Schorsing van voorlopige hechtenis en motivering door rechter-commissaris

In deze zaak heeft de rechtbank Assen op 9 januari 2006 uitspraak gedaan over een hoger beroep ingesteld door de officier van justitie tegen een beschikking van de rechter-commissaris, die op 6 januari 2006 had besloten tot schorsing van de voorlopige hechtenis van de verdachte. De officier van justitie vorderde dat de rechtbank deze beschikking zou vernietigen. Tijdens de zitting op 9 januari 2006 zijn zowel de officier van justitie als de verdachte, bijgestaan door zijn raadsman, gehoord. De rechtbank heeft vastgesteld dat het beroep tijdig en op de juiste wijze was ingesteld. De raadsman had betoogd dat het openbaar ministerie niet-ontvankelijk verklaard diende te worden, omdat niet duidelijk was op welke grond het beroep was ingesteld. De rechtbank verwierp dit argument, verwijzend naar artikel 87, eerste lid, van het Wetboek van Strafvordering, dat het openbaar ministerie het recht geeft om binnen veertien dagen hoger beroep in te stellen tegen de beschikking van de rechter-commissaris.
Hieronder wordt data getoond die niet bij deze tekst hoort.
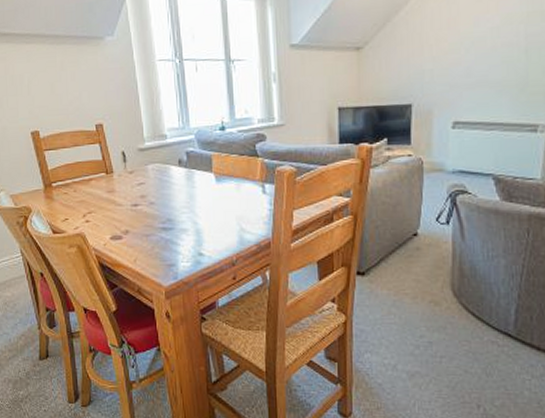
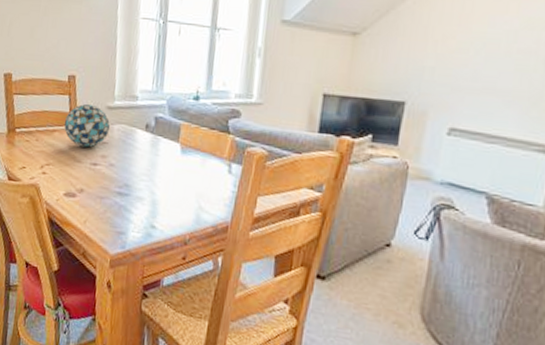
decorative ball: none [100,148,145,191] -> present [64,103,111,148]

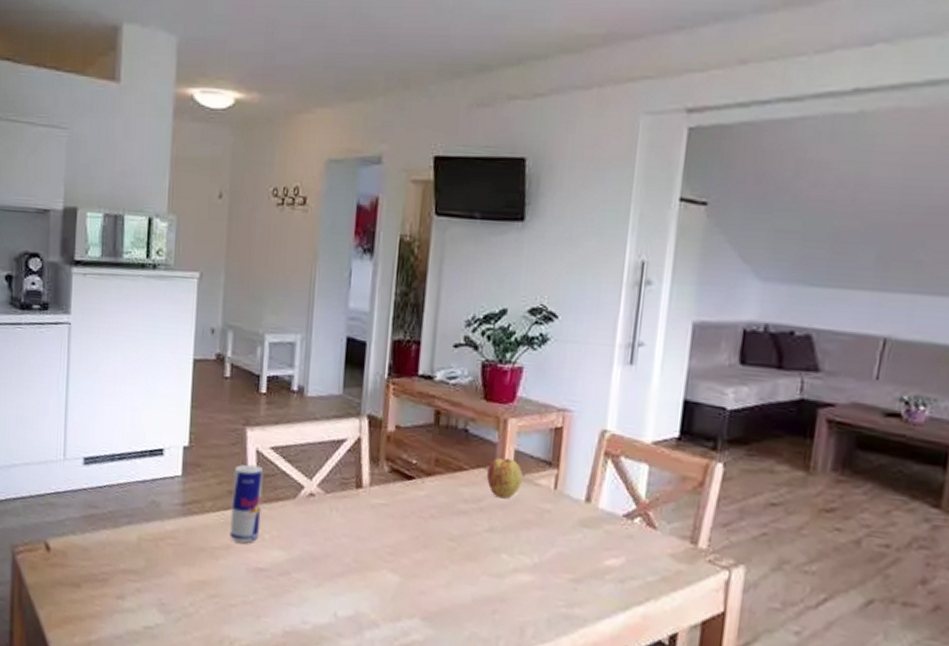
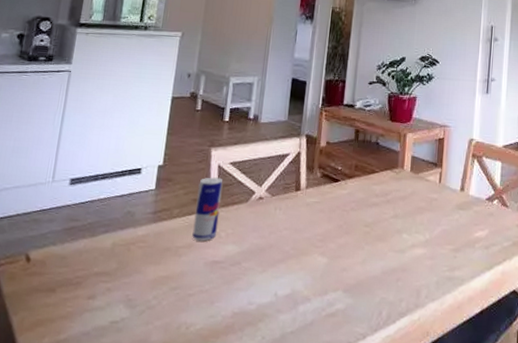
apple: present [486,458,523,499] -> none [391,162,418,192]

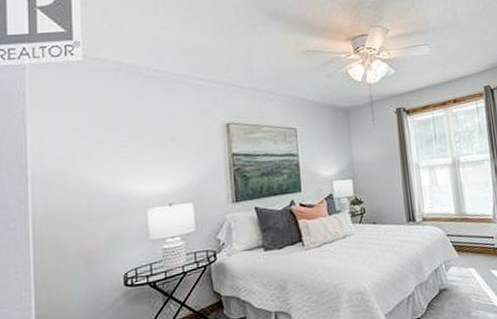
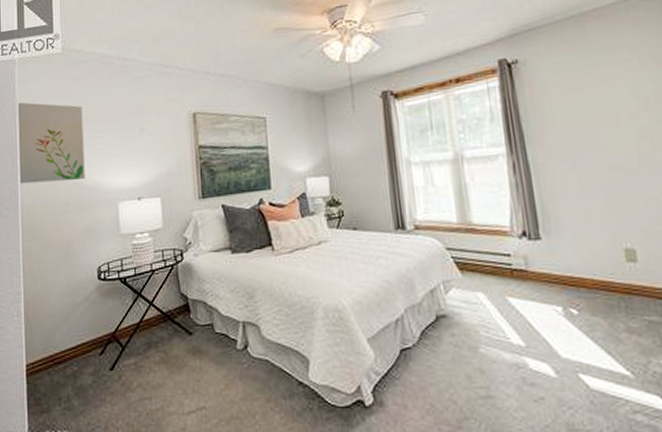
wall art: none [28,109,110,194] -> present [17,102,85,184]

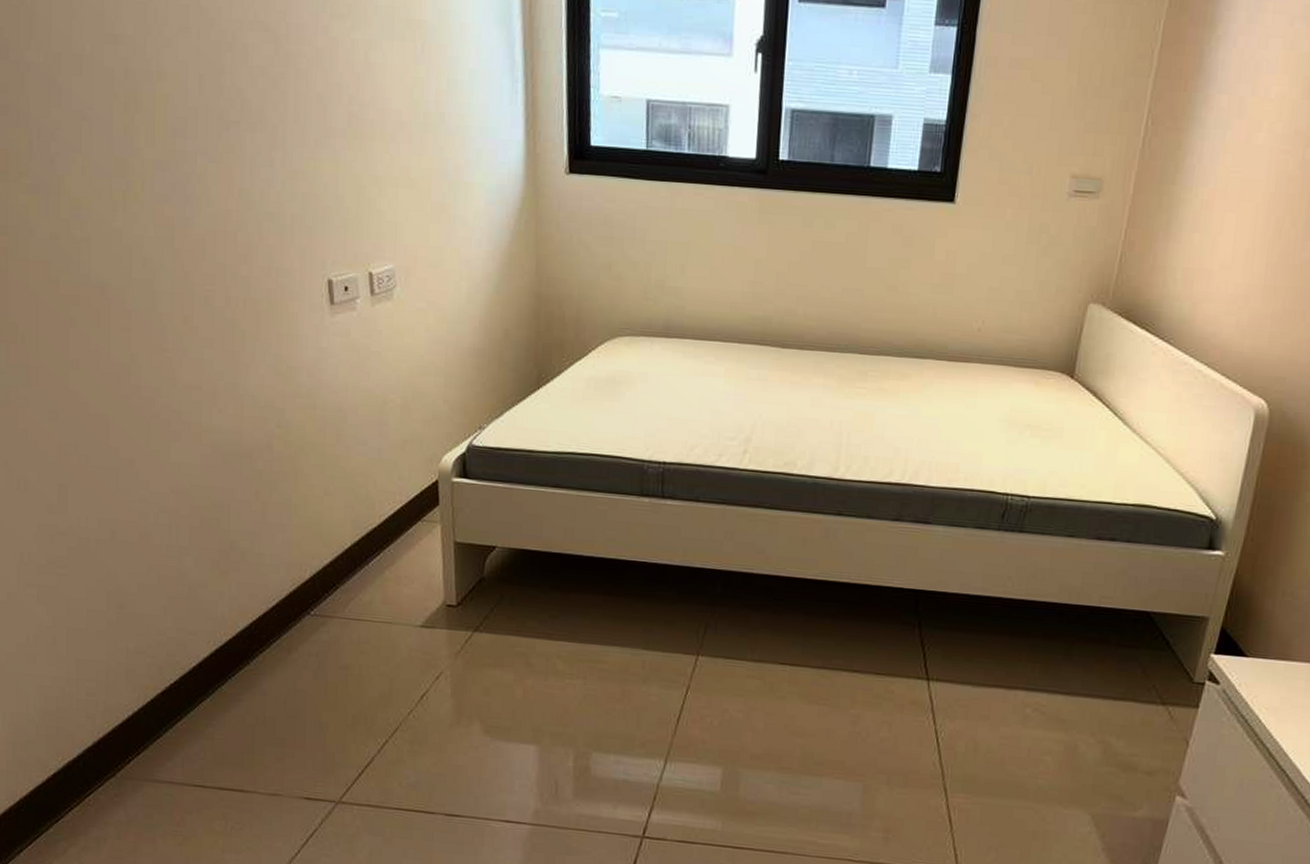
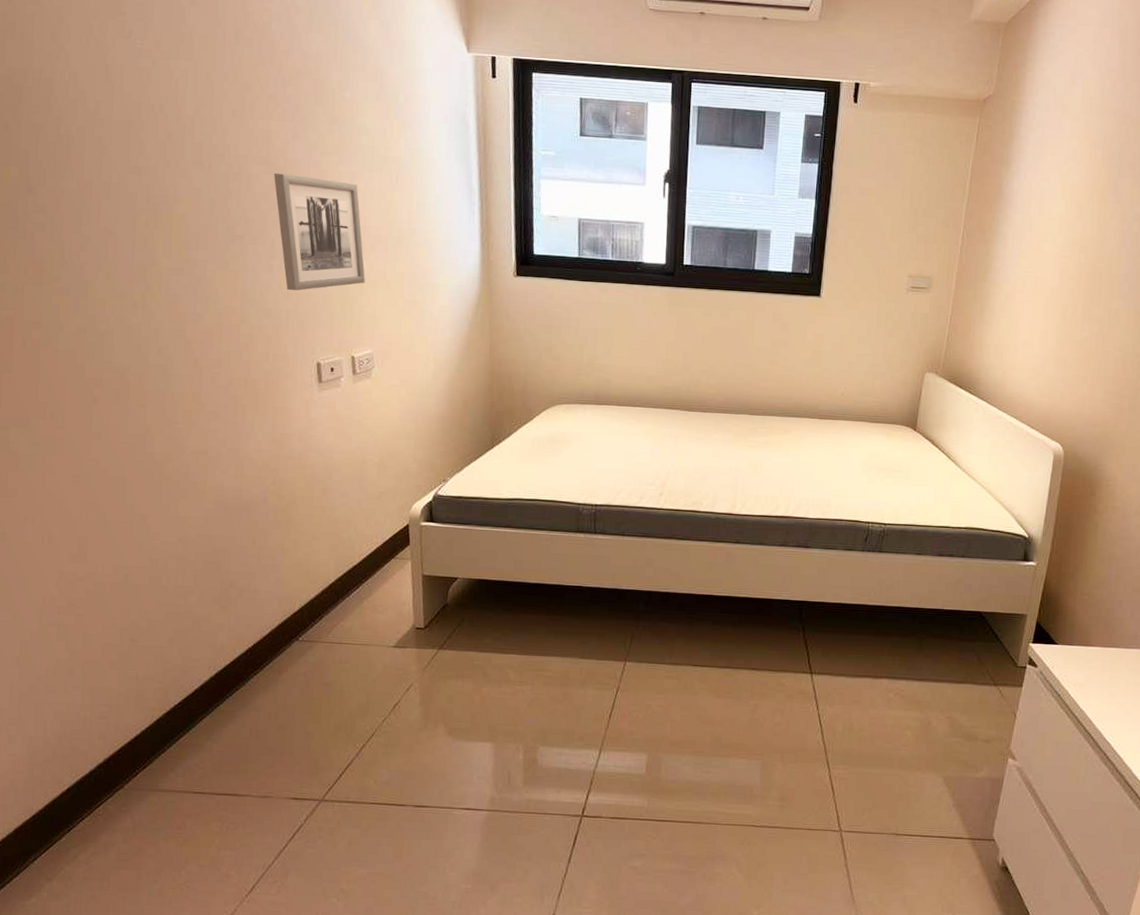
wall art: none [274,41,385,191] -> present [274,173,365,291]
De rechtbank oordeelde verder dat de schorsing van de voorlopige hechtenis niet voldoende was gemotiveerd door de rechter-commissaris. De officier van justitie had aangevoerd dat de schorsing in strijd was met de ernst van de verdenking, die betrekking had op een feit waarop een gevangenisstraf van twaalf jaar of meer staat. De rechtbank concludeerde dat de beslissing van de rechter-commissaris onvoldoende onderbouwd was en verklaarde het beroep gegrond. De rechtbank vernietigde de beschikking van de rechter-commissaris, waarmee de voorlopige hechtenis van de verdachte werd gehandhaafd.

Uitspraak

Rechtbank van het arrondissement Assen
Parketnummer: 19.830005-06
Beschikking van de derde meervoudige kamer in de zaak van:
[naam verdachte],
geboren te Emmen op [geboortedatum] 1986,
wonende te [woonplaats verdachte],
thans verblijvende op het bureau van politie te [verblijfplaats],
verdachte.
1. Gang van zaken
Op 06 januari 2006 heeft de officier van justitie bij akte hoger beroep ingesteld tegen de beschikking d.d. 06 januari 2006 van de rechter-commissaris, belast met de behandeling van strafzaken in deze rechtbank, tot schorsing van de voorlopige hechtenis van verdachte.
De officier van justitie heeft gevorderd, dat de rechtbank de beschikking van de rechter-commissaris zal vernietigen.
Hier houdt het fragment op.